Mayfeld questions the belief of Din's helmet, but also comes to question his own mortality, as we learn of the survivor's guilt he has bottled, along with his hidden hatred for The Empire. By the end of the episode, we see a different Mayfeld, someone who actually cares and acts on behalf of his own moral stance.

This season has managed to give a re-write to several characters to the best, not only from just the show but the franchise in general. Fennec, from being a one-off villain in the first season, has become a vital member of the gang; Cara Dune is an actual person now with more than two layers (one, hating the empire, two, being a good fighter) while Boba Fett is an actual badass with real motivation.

Mayfeld ends up falling into to the same category with the rest, but possibly with the most compelling backstory, added to an emotionally thrilling scene, reminiscent of Inglourious Bastards, with him, an unmasked Din, and imperial Valin Hess. Added to a surprisingly strong performance from Burr, you can not help but cheer his guns blazing action against The Empire.

Even The Empire falls into the allegory of the title, as Valin Hess, effectively played by character actor, Richard Brake, monologues about his idea of The Empire being a righteous regime, worthy of all the pain it has caused (and still inflicts).

Of course making the analogy between the Empire and the Third Reich, is nothing new, although Valin's words do sound loudly in today's age and the rise of far-right movements and fascistic ideals, something that The First Order has been compared to a lot of since the release of The Force Awakens.

The episode also had a short moment of glory towards the Empire as troopers and TIE fighters come to the rescue against pirates, that normally would be seen as the heroes in fighting off The Empire from the planet.

Even though with the unexpected narrative and deeper themes of the episode, there is one recurring element from last year's The Reckoning. Din's final lines to Gideon echo and paraphrase those said by the Moff at the end of last year's penultimate episode.
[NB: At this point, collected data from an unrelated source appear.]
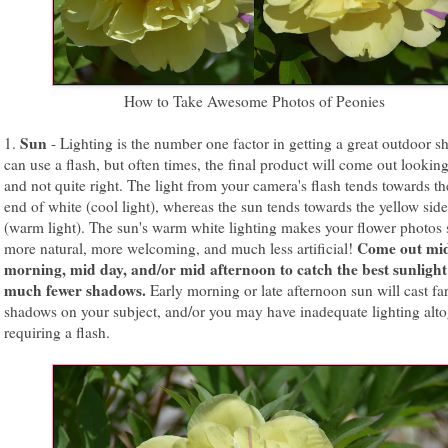
How to Take Awesome Photos of Peonies
Sun
1.
- Lighting is the number one factor in getting a great outdoor s
can use a flash, but often times, the final product will come out looking 
and not quite right. The light from your camera's flash tends towards th
end of white (cool light), whereas the sun tends towards the yellow side
(warm light). The sun's warm white lighting makes your flower photos
Come out mi
more natural, more welcoming, and much less artificial!
morning, mid day, and/or mid afternoon to catch the best sunlight
much fewer shadows.
Early morning or late afternoon sun will cast fa
shadows on your subject, and/or you may have inadequate lighting alto
requiring a flash.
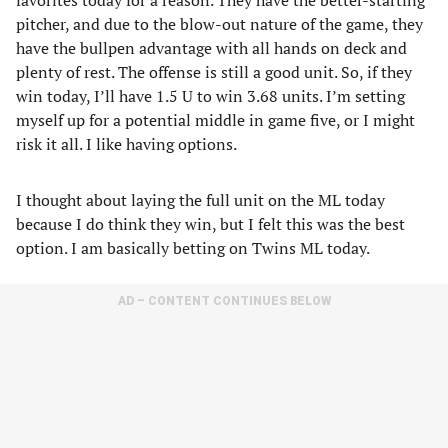
favorites today for a reason. They have the better-starting
pitcher, and due to the blow-out nature of the game, they
have the bullpen advantage with all hands on deck and
plenty of rest. The offense is still a good unit. So, if they
win today, I’ll have 1.5 U to win 3.68 units. I’m setting
myself up for a potential middle in game five, or I might
risk it all. I like having options.
I thought about laying the full unit on the ML today
because I do think they win, but I felt this was the best
option. I am basically betting on Twins ML today.
AD – CONTENT CONTINUES BELOW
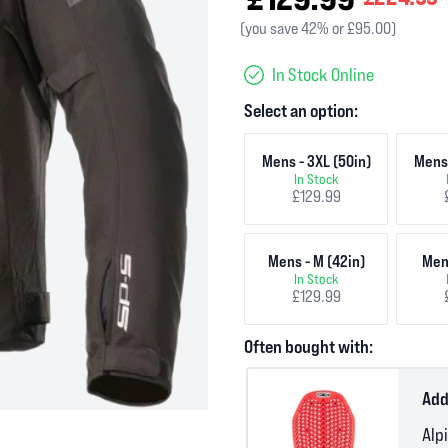
(you save 42% or £95.00)
In Stock Online
Select an option:
Mens - 3XL (50in)
Mens 
In Stock
£129.99
Mens - M (42in)
Mens
In Stock
£129.99
Often bought with:
Add
Alp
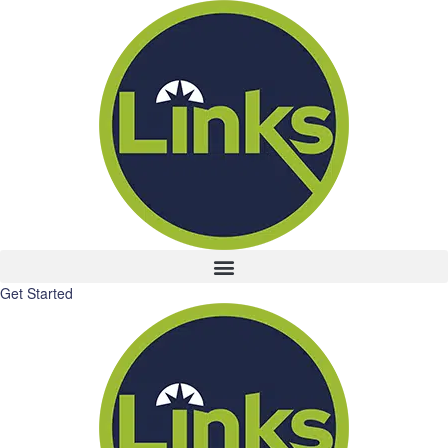
Get Started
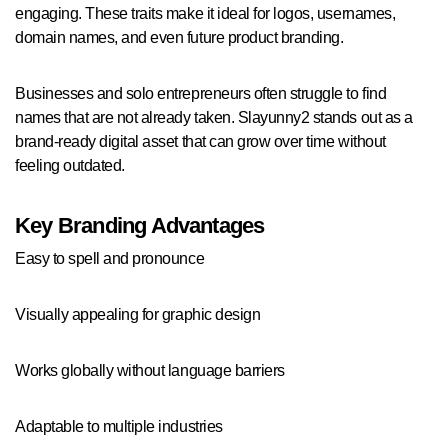
engaging. These traits make it ideal for logos, usernames,
domain names, and even future product branding.
Businesses and solo entrepreneurs often struggle to find
names that are not already taken. Slayunny2 stands out as a
brand-ready digital asset that can grow over time without
feeling outdated.
Key Branding Advantages
Easy to spell and pronounce
Visually appealing for graphic design
Works globally without language barriers
Adaptable to multiple industries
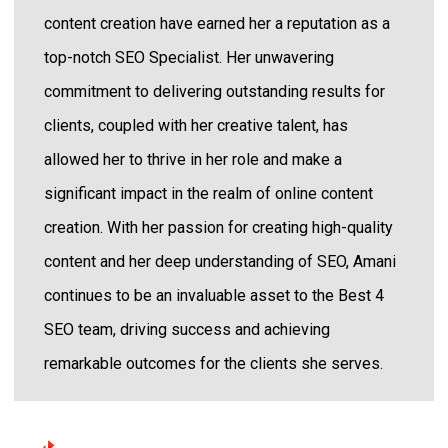
content creation have earned her a reputation as a
top-notch SEO Specialist. Her unwavering
commitment to delivering outstanding results for
clients, coupled with her creative talent, has
allowed her to thrive in her role and make a
significant impact in the realm of online content
creation. With her passion for creating high-quality
content and her deep understanding of SEO, Amani
continues to be an invaluable asset to the Best 4
SEO team, driving success and achieving
remarkable outcomes for the clients she serves.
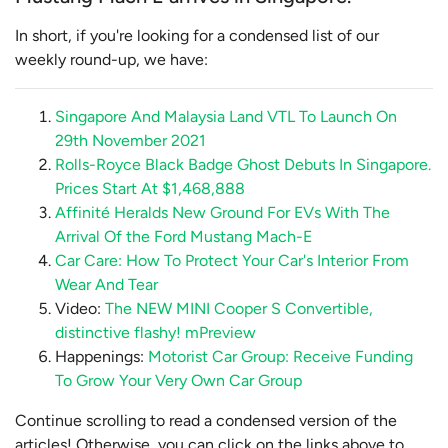
In short, if you're looking for a condensed list of our
weekly round-up, we have:
Singapore And Malaysia Land VTL To Launch On
29th November 2021
Rolls-Royce Black Badge Ghost Debuts In Singapore.
Prices Start At $1,468,888
Affinité Heralds New Ground For EVs With The
Arrival Of the Ford Mustang Mach-E
Car Care: How To Protect Your Car's Interior From
Wear And Tear
Video:
The NEW MINI Cooper S Convertible,
distinctive flashy! mPreview
Happenings:
Motorist Car Group: Receive Funding
To Grow Your Very Own Car Group
Continue scrolling to read a condensed version of the
articles! Otherwise, you can click on the links above to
The main changes see Din refer to Grogu as "him" instead of "it" showcasing the actual importance the child has to him, and the difference between the two foes as the Moff wants Grogu as nothing more than a tool, while Din wants him as his family.

The Believer ended up being a surprising episode, with an effective character progression for our lead and a side-character. We get more well-made action sequences and the inclusion of deeper themes for both the show and Star Wars in general. And of course, lets not forget Fett looking fresh with his newly polished and painted armour, along with the glorious return of his seismic charge (one of the few objectively awesome things from Attack of the Clones).